(Records from a data collection)

^^^^

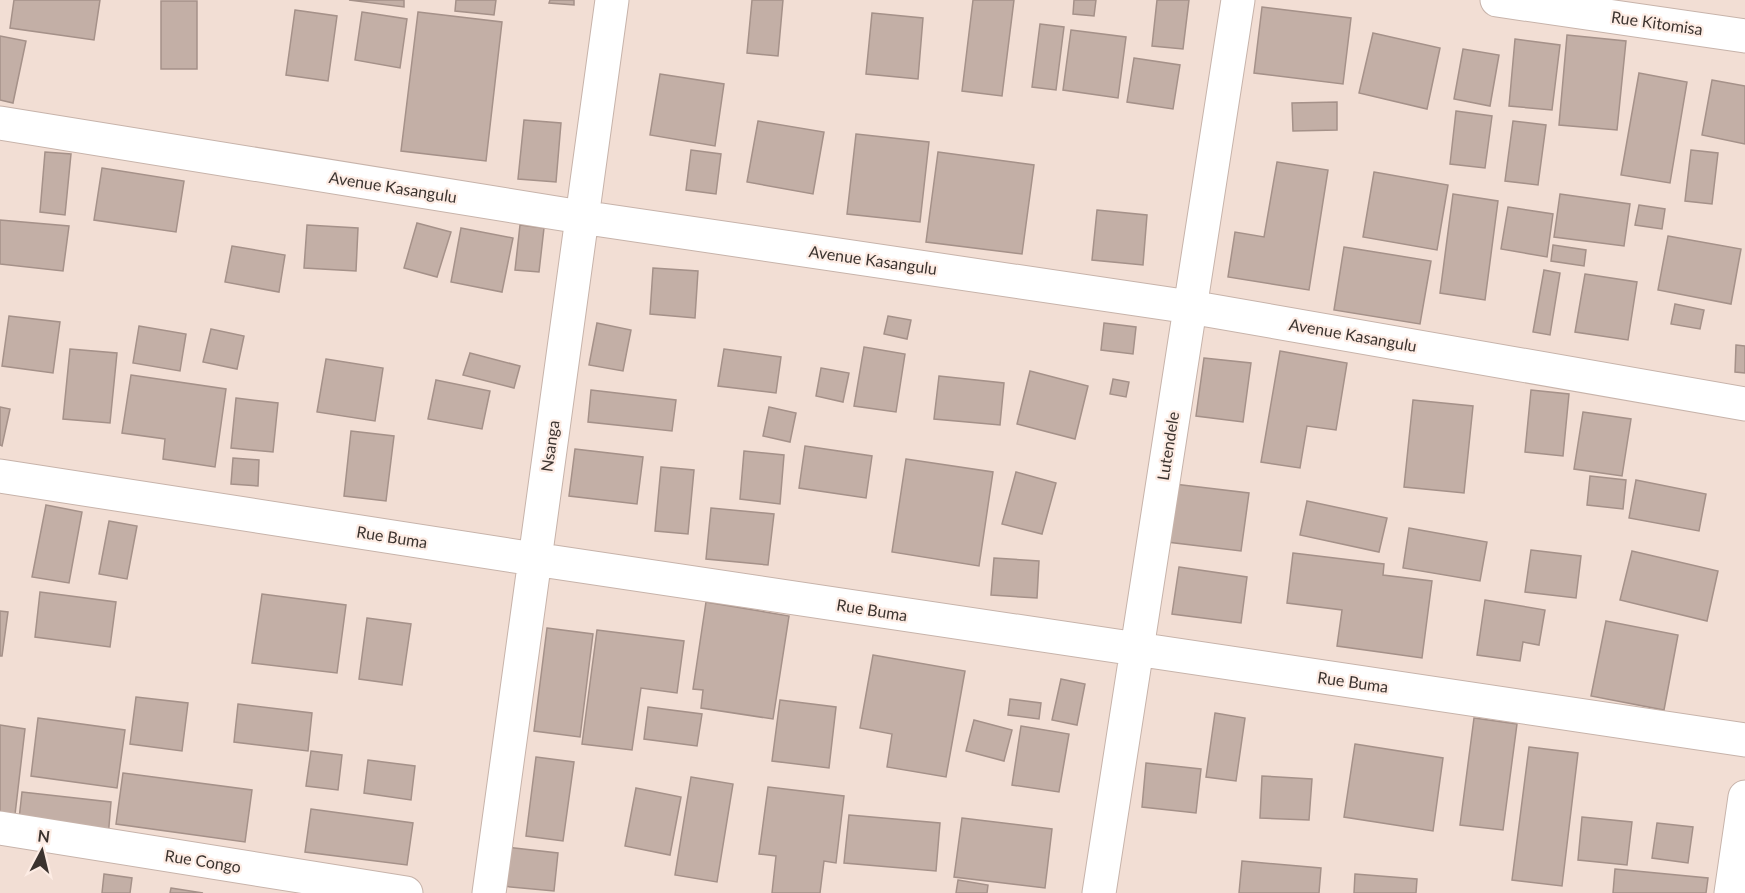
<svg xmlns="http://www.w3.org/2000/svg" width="1745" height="893" font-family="Lato,sans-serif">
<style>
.building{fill:#c3afa6;stroke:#a59189;stroke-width:1.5}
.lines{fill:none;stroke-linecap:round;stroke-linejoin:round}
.street-casing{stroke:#c7b3aa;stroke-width:35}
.street{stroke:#fff;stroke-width:33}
.labels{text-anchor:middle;stroke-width:4.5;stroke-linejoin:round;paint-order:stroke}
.street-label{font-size:16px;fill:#3b332f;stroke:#fdece4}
</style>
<rect width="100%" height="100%" fill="#f2ded4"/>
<path class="building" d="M 14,0 L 100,0 L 94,40 L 10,28 Z
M 349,0 L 404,0 L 404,7 Z
M 456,0 L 496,0 L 494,15 L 455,11 Z
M 550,0 L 574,0 L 574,5 L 549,3 Z
M 752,0 L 783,0 L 778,56 L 747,53 Z
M 973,0 L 1014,0 L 1002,96 L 962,91 Z
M 1074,0 L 1096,0 L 1094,16 L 1073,14 Z
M 1157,0 L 1189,0 L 1183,49 L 1152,46 Z
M 161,1 L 197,1 L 197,69 L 161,69 Z
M 1262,7 L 1351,18 L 1343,84 L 1254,73 Z
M 295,10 L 337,16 L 328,81 L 286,75 Z
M 362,12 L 407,19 L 400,68 L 355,60 Z
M 418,12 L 502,22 L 486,161 L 401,151 Z
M 872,13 L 923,18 L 918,79 L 866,74 Z
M 1040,24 L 1064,27 L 1056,90 L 1032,87 Z
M 1071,30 L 1126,37 L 1118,98 L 1063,90 Z
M 1373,33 L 1440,48 L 1427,109 L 1359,93 Z
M 1567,35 L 1626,41 L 1617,130 L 1559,125 Z
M 0,36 L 26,41 L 13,103 L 0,100 Z
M 1515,39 L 1560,45 L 1552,110 L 1509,106 Z
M 1463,49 L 1499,55 L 1490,106 L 1454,99 Z
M 1134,58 L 1180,65 L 1173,109 L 1127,102 Z
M 1639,73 L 1687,82 L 1670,183 L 1621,175 Z
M 660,74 L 724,84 L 715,146 L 650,135 Z
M 1712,80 L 1745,86 L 1745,144 L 1702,135 Z
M 1337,102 L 1337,130 L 1293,131 L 1292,103 Z
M 1456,111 L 1492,116 L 1485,168 L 1450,164 Z
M 524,120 L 561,123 L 556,182 L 518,179 Z
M 758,121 L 824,132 L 813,194 L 747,182 Z
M 1513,121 L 1546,125 L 1538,185 L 1505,181 Z
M 856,134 L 929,142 L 920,222 L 847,214 Z
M 691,150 L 721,154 L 716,194 L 686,190 Z
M 1691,150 L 1718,153 L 1712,204 L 1685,201 Z
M 45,152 L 71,154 L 65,215 L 40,212 Z
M 938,152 L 1034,165 L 1022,254 L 926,242 Z
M 1277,162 L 1328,170 L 1309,290 L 1228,277 L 1235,232 L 1264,237 Z
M 102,168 L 184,181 L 176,232 L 94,220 Z
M 1374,172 L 1448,185 L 1437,250 L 1363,237 Z
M 1453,194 L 1498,201 L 1485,300 L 1440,293 Z
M 1560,194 L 1630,204 L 1624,246 L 1554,237 Z
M 1639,205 L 1665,209 L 1662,229 L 1635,225 Z
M 1508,207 L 1553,214 L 1547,257 L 1501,249 Z
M 1097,210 L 1147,215 L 1143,265 L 1092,260 Z
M 0,220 L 69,226 L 63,271 L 0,264 Z
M 417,223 L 451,232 L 437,277 L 404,268 Z
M 307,225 L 358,228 L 356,271 L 304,268 Z
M 520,225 L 544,228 L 539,272 L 515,270 Z
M 461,228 L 513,238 L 502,292 L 451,282 Z
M 1668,236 L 1741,249 L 1731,304 L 1658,290 Z
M 1553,245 L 1586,250 L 1584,266 L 1551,261 Z
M 232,246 L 285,255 L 279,292 L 225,282 Z
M 1344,247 L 1431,261 L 1420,324 L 1334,310 Z
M 653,268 L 698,271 L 695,318 L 650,314 Z
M 1544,270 L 1560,273 L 1550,335 L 1533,332 Z
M 1585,274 L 1637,282 L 1628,340 L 1575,332 Z
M 1675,304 L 1704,310 L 1700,329 L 1671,324 Z
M 9,316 L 60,322 L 53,373 L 2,366 Z
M 888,316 L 911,320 L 907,339 L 884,334 Z
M 597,323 L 631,330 L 623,371 L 589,365 Z
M 1104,323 L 1136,327 L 1133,354 L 1101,350 Z
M 139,326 L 186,334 L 180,371 L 133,363 Z
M 211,329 L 244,336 L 237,369 L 203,362 Z
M 1736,345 L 1745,346 L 1745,373 L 1735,372 Z
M 864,347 L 905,354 L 896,412 L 854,406 Z
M 70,349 L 117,353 L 110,423 L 63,419 Z
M 724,349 L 781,357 L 776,393 L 718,386 Z
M 1280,351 L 1347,363 L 1336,430 L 1307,426 L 1300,468 L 1261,462 Z
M 470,353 L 520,366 L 514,388 L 463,375 Z
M 1204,358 L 1251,363 L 1243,422 L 1196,416 Z
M 326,359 L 383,368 L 375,421 L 317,412 Z
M 821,368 L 849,373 L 843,402 L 816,396 Z
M 1030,371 L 1088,386 L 1075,439 L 1017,424 Z
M 131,375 L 226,389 L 215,467 L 163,459 L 165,439 L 122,433 Z
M 939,376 L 1004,383 L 1000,425 L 934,419 Z
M 1113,379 L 1129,382 L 1126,397 L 1110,394 Z
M 436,380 L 490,391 L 482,429 L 428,419 Z
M 591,390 L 676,400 L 672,431 L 588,422 Z
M 1531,390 L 1569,394 L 1563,456 L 1525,452 Z
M 236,398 L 278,403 L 273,452 L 231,448 Z
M 1413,400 L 1473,406 L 1464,493 L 1404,487 Z
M 0,407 L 10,409 L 2,446 L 0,445 Z
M 769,407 L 796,413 L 790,442 L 763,436 Z
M 1583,412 L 1631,419 L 1622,476 L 1574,469 Z
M 351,431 L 394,436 L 386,501 L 344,496 Z
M 805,446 L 872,456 L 866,498 L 799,488 Z
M 575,449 L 643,457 L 637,504 L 569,496 Z
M 744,451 L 784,455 L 780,504 L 740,499 Z
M 233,458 L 259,460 L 258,486 L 231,484 Z
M 906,459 L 993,472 L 979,566 L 892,552 Z
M 661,467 L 694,470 L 688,534 L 655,531 Z
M 1016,472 L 1056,483 L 1042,534 L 1002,524 Z
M 1590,476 L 1626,480 L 1623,509 L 1587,505 Z
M 1636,480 L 1706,494 L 1699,531 L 1629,518 Z
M 1174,484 L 1249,493 L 1241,551 L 1167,542 Z
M 1307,501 L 1387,518 L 1379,552 L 1300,535 Z
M 46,505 L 82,512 L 69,583 L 32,577 Z
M 711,508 L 774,514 L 768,565 L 706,559 Z
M 109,521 L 137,526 L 127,579 L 99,574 Z
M 1409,528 L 1487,542 L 1480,581 L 1403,568 Z
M 1531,550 L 1581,556 L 1576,598 L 1525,592 Z
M 1632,551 L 1718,571 L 1707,621 L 1620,600 Z
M 1293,553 L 1384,564 L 1383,575 L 1432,581 L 1422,658 L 1337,646 L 1342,610 L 1287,603 Z
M 994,558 L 1039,561 L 1037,598 L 991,595 Z
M 1179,567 L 1247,577 L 1241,623 L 1172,614 Z
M 40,592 L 116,602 L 110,647 L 35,637 Z
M 262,594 L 346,605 L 337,673 L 252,663 Z
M 1485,600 L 1545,610 L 1539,645 L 1523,642 L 1520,661 L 1477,655 Z
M 706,602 L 789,616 L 773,719 L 701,708 L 703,690 L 693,689 Z
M 0,611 L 8,612 L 2,656 L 0,656 Z
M 367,618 L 411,624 L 402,685 L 359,679 Z
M 1606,621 L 1678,635 L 1664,710 L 1591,696 Z
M 547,628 L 593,634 L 580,737 L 534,731 Z
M 597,630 L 684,641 L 677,693 L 641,688 L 632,750 L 582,744 Z
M 873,655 L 965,671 L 946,777 L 887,767 L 892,734 L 860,728 Z
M 1061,679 L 1085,684 L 1077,725 L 1052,720 Z
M 136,697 L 188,703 L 182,751 L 130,744 Z
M 1010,699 L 1041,703 L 1039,719 L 1008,715 Z
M 780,700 L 836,707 L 829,768 L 772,761 Z
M 238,704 L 312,713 L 308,751 L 234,742 Z
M 648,707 L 702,714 L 697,746 L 644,739 Z
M 1215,713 L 1245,718 L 1236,781 L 1206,777 Z
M 38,718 L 125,730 L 117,788 L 31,776 Z
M 1474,718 L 1517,724 L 1503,830 L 1460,825 Z
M 974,720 L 1012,730 L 1004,761 L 966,751 Z
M 0,725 L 25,729 L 14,823 L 0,822 Z
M 1021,726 L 1069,734 L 1059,792 L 1012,785 Z
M 1355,744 L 1443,758 L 1433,831 L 1344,817 Z
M 1529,747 L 1578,753 L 1562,886 L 1512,880 Z
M 311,751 L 342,755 L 338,790 L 306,786 Z
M 536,757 L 574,762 L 563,841 L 526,836 Z
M 368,760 L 415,766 L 411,800 L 364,793 Z
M 1146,763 L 1201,769 L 1196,813 L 1142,807 Z
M 123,773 L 252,790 L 245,842 L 116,824 Z
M 1262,776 L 1312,779 L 1309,820 L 1260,818 Z
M 691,777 L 733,784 L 717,882 L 675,875 Z
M 768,787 L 844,796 L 836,863 L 824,861 L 820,893 L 772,893 L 776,856 L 759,854 Z
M 636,788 L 681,797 L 670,855 L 625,846 Z
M 22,792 L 111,802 L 108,838 L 18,828 Z
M 311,809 L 413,823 L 407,865 L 305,852 Z
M 849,815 L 940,823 L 936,871 L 844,863 Z
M 1582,817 L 1632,822 L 1627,865 L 1578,860 Z
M 962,818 L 1052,829 L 1045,888 L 954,877 Z
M 1657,823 L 1693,827 L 1688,863 L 1652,858 Z
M 505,847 L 558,853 L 554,891 L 501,886 Z
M 1242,861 L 1321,868 L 1319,893 L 1239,893 Z
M 1615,869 L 1708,878 L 1706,893 L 1613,893 Z
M 104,874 L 132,878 L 130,893 L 102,893 Z
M 1355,874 L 1417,879 L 1416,893 L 1354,893 Z
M 958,880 L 988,885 L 987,893 L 956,893 Z
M 171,888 L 203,893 L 170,893 Z"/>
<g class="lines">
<g class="street-casing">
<path id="street" d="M 1497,0 L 1745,36
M 0,123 L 581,217 L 1190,307 L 1745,404
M 0,476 L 534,559 L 1745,740
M 0,828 L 406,893
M 489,893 L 612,0
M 1099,893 L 1238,0
M 1731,893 L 1745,797"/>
</g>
<use href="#street" class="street"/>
</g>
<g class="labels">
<g class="street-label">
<text transform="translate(1657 23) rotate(8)" y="6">Rue Kitomisa</text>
<text transform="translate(393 187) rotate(9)" y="6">Avenue Kasangulu</text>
<text transform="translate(873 260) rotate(8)" y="6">Avenue Kasangulu</text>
<text transform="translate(1353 335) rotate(10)" y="6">Avenue Kasangulu</text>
<text transform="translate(550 446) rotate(-82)" y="6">Nsanga</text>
<text transform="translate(1168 446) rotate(-81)" y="6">Lutendele</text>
<text transform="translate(392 537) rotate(9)" y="6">Rue Buma</text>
<text transform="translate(872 610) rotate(9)" y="6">Rue Buma</text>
<text transform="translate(1353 682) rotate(8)" y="6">Rue Buma</text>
<text transform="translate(203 861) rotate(9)" y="6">Rue Congo</text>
</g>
</g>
<g transform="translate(42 851) rotate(7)" stroke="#fdece4" stroke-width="4.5" paint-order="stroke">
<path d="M0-4.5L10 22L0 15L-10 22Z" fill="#3b332f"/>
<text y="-9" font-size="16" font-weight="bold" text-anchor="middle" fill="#3b332f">N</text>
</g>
</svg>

^^^^

_WHAT THIS TASK INVOLVES:_ Where a line of the data above includes "lines", copy that line.

_SOLVED PROBLEM:_
.lines{fill:none;stroke-linecap:round;stroke-linejoin:round}
<g class="lines">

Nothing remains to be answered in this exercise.